Advice was flowing from writers and illustrators for schoolchildren at the Edinburgh book festival, Karen Shead reports
Read as much as possible and write something every day, even if it is just one new word. That was the advice being given at last week's school events at the Edinburgh International Book Festival.
The children were clearly taking any advice to heart. Their backs straightened and heads leaned slightly towards the writers holding workshops.
"You don't say 'I want to be a painter' and never paint," explained Catherine Forde, author of Fat Boy Swim. "You have to practise. And the same goes for writing.
"If you are going to be a writer, it will come out one day. It's like having a wee monster over your shoulder. It's like an addiction."
In the honest and frank session where she and Kevin Brooks, her co-author on I See You, Baby, chatted to an audience of S2-S4 pupils like old friends, they said writing was their ideal job.
"You get up and spend all day feeding your addiction," explained Kevin. For Cathy, the best thing was: "You can be really scruffy. I write in my pyjamas."
In an earlier session for an audience of P7-S2s, Catherine MacPhail's advice was: "Read as much as you can. By reading, without realising it, you are helping yourself to be a better writer."
Advice was not only given to wannabe authors but to budding illustrators too. Simon James, a popular name with young children judging by the excited chatter and giggles in the audience, shared his secret about drawing, which is "to observe, to look, to study and to see".
The author and illustrator of Baby Brains told the P1-P3 children how he started drawing when he was about 5 years old and he hasn't stopped since.
One day when he was a wee boy he saw a worm in a puddle, he said. He picked it up and licked it (he later confessed this wasn't true but only after enjoying the groans of disgust from his audience). This little wiggly worm inspired him to create an elaborate underground labyrinth called Worms International Rescue, where worms could even learn to swim in their very own swimming pool. He also created a very intelligent worm, who wore glasses of course, called Professor Wiggly. The children laughed in appreciation.
Other trade secrets were divulged by Vivian French and Nicola Morgan.
Vivian French's workshop for P1-P4 pupils was about words and pictures, and she was accompanied by an illustrator from the Edinburgh College of Art.
Pupils from Woodmuir Primary in Breich, West Lothian, learned how to write a story plan and think about using descriptive vocabulary. By the end of the session they had come up with their very own story about a giraffe called George.
The title they settled on, with a little help from Ms French, was George's Birthday Surprise, and the plan for after the session was to go back to school and write up and illustrate their story in their own notebook, which they could keep in the school library.
Nicola Morgan's session, for S1-S6 pupils, was a "writer's workshop for talented young writers", as she explained to the pupils from Glasgow's Notre Dame High. Her key advice was to try to see things through other people's eyes.

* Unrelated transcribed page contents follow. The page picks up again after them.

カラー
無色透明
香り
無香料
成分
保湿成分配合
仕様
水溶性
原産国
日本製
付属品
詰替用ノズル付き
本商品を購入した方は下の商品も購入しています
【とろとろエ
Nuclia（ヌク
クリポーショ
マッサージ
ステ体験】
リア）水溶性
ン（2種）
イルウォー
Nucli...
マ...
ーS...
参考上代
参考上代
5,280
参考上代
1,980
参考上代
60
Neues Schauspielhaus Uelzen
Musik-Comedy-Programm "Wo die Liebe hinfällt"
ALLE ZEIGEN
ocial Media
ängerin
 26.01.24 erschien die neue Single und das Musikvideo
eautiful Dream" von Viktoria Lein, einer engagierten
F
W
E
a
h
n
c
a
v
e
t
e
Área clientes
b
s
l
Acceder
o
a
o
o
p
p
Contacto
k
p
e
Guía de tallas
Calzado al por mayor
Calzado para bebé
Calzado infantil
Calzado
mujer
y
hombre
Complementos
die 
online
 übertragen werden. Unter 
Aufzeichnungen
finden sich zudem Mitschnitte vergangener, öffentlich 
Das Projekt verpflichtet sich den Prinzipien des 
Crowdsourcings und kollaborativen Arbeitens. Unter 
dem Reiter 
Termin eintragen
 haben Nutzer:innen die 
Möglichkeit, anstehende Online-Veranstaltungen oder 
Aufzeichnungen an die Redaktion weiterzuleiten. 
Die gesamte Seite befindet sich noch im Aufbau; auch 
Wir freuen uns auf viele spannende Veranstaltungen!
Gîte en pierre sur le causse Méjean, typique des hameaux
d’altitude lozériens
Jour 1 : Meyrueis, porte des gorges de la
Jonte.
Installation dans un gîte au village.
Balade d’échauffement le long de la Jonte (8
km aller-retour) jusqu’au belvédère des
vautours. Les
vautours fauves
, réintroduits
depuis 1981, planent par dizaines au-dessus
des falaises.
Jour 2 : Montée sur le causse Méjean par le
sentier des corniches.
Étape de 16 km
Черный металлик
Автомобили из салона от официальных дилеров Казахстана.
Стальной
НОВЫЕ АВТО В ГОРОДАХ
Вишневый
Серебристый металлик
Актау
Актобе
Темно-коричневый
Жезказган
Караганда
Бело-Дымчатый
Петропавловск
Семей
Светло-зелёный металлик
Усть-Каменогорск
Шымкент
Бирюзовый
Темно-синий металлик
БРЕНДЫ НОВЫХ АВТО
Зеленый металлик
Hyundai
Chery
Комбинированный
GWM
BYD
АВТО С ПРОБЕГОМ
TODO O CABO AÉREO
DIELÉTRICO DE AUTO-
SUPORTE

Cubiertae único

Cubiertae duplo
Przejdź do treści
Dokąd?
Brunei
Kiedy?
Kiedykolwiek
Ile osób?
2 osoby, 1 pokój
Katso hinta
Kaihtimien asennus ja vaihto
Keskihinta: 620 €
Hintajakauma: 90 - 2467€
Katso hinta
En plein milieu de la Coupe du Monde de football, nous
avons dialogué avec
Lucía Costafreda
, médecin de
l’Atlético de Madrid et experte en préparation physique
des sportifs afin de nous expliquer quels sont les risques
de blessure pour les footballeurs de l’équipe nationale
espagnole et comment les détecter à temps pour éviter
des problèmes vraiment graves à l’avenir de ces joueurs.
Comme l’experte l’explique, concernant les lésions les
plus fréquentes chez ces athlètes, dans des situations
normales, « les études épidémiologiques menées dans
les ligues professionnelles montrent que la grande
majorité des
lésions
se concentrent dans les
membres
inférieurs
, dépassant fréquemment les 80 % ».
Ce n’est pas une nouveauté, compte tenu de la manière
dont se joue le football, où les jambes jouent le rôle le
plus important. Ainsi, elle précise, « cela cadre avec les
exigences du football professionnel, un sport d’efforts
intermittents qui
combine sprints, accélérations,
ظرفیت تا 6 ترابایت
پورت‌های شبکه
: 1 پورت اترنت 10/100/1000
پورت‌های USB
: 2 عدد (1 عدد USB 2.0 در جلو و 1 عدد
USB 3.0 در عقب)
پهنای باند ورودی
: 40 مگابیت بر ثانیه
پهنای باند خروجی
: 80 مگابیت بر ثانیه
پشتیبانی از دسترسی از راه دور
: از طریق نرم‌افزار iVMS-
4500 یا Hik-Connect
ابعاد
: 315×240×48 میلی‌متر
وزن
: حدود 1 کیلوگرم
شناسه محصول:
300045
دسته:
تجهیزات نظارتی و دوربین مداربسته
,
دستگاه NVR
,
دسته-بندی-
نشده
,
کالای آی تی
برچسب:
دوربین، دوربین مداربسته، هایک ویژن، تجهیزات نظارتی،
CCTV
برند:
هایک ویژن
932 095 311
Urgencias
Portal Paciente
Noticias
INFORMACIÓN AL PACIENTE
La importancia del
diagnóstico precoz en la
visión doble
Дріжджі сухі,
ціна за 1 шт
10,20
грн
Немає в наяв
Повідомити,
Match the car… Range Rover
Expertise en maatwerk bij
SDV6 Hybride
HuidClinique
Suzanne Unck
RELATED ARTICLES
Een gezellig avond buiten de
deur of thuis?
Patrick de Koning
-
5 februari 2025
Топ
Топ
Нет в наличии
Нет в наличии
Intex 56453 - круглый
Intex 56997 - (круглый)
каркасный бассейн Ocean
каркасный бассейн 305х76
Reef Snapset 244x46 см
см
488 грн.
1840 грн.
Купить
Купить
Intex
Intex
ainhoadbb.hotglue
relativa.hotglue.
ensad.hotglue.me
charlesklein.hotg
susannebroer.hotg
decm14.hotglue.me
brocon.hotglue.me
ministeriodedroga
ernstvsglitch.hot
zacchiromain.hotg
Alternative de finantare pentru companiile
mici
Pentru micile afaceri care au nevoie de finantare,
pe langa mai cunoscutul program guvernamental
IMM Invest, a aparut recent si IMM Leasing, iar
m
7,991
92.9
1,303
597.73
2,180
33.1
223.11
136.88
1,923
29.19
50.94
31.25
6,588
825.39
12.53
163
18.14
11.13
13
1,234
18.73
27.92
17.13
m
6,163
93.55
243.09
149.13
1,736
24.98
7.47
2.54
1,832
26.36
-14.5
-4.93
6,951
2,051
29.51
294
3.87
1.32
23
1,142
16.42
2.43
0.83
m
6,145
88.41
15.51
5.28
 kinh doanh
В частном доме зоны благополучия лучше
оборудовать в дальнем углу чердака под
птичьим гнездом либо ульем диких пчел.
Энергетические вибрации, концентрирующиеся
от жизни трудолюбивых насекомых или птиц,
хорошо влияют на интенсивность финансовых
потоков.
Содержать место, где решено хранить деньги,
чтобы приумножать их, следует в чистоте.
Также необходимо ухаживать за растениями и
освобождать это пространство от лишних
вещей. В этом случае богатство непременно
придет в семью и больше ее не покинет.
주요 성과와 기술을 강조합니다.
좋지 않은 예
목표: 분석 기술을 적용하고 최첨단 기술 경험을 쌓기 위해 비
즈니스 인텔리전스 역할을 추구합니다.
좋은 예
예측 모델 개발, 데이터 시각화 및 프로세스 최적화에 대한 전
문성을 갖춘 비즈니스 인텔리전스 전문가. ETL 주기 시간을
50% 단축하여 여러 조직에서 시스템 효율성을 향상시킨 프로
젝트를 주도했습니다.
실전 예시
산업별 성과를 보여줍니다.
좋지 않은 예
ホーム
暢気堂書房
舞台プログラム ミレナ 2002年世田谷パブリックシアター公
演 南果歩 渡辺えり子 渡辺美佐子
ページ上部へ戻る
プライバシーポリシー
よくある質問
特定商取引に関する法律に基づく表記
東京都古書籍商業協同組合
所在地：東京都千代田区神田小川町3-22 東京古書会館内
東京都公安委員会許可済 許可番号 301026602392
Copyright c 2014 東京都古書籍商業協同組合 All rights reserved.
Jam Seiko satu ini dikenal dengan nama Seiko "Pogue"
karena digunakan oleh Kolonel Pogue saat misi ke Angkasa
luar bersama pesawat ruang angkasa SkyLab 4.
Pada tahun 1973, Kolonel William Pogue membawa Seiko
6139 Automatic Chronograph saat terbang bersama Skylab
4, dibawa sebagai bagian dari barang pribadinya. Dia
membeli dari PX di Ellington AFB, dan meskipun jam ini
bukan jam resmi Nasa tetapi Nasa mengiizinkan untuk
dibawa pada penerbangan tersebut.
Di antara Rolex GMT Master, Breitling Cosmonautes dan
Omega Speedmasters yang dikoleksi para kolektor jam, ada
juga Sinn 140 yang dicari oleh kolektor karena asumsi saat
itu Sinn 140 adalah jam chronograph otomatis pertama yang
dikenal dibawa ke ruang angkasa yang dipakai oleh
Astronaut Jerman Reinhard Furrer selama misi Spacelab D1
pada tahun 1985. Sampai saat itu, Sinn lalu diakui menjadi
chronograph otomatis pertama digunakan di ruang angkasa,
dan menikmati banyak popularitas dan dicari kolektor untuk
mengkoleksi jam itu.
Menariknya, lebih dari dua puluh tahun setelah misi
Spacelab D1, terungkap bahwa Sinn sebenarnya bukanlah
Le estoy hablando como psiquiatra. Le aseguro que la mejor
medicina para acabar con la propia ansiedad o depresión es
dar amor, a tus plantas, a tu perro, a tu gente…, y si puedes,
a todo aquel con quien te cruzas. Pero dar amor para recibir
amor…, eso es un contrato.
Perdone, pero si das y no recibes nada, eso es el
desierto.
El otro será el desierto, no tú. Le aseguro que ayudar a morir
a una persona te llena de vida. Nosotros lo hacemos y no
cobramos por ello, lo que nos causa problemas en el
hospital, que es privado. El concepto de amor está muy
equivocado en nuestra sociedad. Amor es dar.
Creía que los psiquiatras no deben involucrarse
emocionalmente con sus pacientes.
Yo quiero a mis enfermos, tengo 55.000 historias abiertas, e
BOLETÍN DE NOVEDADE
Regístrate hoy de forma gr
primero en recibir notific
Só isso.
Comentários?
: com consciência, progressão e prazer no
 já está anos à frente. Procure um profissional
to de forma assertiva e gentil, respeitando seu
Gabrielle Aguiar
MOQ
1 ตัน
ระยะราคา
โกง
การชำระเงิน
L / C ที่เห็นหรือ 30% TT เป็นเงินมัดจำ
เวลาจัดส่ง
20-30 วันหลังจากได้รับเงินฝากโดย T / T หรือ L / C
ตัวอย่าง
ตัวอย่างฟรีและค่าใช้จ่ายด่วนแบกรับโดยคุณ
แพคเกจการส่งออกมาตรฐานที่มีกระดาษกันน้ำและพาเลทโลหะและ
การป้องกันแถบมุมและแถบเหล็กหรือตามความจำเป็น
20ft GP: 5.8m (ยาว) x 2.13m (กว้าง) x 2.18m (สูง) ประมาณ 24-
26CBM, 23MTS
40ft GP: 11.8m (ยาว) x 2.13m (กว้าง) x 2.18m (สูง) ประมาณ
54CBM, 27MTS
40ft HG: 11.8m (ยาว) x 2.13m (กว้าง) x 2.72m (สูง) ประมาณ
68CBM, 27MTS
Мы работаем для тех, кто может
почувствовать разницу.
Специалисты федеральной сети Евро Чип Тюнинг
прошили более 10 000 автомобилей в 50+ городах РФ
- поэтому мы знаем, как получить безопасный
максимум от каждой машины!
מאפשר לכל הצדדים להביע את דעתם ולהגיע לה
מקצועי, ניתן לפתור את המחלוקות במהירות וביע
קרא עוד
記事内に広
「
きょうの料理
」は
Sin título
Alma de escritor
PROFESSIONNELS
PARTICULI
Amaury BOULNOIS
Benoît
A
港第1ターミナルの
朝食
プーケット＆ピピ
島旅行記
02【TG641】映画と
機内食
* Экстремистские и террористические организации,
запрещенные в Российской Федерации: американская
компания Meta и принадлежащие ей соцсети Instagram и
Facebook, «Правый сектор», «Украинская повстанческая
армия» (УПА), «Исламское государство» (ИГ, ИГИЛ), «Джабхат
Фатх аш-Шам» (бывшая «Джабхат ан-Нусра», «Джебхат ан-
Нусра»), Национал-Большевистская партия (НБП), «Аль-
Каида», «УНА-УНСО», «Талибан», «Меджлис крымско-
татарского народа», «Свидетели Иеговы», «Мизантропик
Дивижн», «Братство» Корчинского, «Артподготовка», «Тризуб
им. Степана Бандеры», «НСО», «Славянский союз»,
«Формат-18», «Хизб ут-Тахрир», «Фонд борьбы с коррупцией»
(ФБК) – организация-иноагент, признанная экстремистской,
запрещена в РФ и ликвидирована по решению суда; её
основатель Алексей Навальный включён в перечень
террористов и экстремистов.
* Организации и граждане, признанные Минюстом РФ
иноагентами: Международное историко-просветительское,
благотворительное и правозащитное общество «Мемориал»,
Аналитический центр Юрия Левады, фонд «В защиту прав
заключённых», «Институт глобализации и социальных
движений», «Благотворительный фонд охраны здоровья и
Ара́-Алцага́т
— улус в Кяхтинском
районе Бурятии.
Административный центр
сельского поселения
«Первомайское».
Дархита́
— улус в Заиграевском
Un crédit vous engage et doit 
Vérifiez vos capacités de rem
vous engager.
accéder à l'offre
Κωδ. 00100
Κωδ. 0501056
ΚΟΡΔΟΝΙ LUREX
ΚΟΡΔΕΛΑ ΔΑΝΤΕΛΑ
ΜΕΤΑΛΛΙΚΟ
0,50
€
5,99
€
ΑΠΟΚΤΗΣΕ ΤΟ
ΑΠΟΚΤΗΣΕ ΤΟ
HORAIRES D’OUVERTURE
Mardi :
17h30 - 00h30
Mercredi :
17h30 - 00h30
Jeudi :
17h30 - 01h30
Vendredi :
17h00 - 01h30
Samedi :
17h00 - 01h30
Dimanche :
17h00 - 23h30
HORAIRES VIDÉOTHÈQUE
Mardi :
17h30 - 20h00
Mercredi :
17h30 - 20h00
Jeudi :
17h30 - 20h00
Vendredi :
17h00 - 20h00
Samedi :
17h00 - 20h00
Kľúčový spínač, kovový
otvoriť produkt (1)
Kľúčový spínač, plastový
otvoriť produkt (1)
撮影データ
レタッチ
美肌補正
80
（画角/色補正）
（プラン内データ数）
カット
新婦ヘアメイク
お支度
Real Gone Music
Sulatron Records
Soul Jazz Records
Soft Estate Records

She asked the girls to imagine they were somebody or something in a crowded situation. Pens and pencils scrawled across blank sheets of paper and after 10 minutes imaginative descriptions were given from the point of view of a bench, a rubbish bin and a homeless person.
Ms Morgan also gave the girls warm-up exercises, which involved writing down in one minute as many words as they could think of that began with the same letter of the alphabet, and to describe an imaginary box. She gave them several tips to improve their writing and the girls went away inspired.
"She gave us lots of ideas and made us realise that when you are writing you have to think about the reader too," said Amy (S4).
"I thought the workshop would be just her talking about her books but it wasn't and that was really good. The exercises were good, especially the warm-ups."
School librarian Francesca Brennan said: "Nicola had some really imaginative ideas and she put their imaginations to the test.
"They learned some new skills they'll now be able to put to use in the classroom."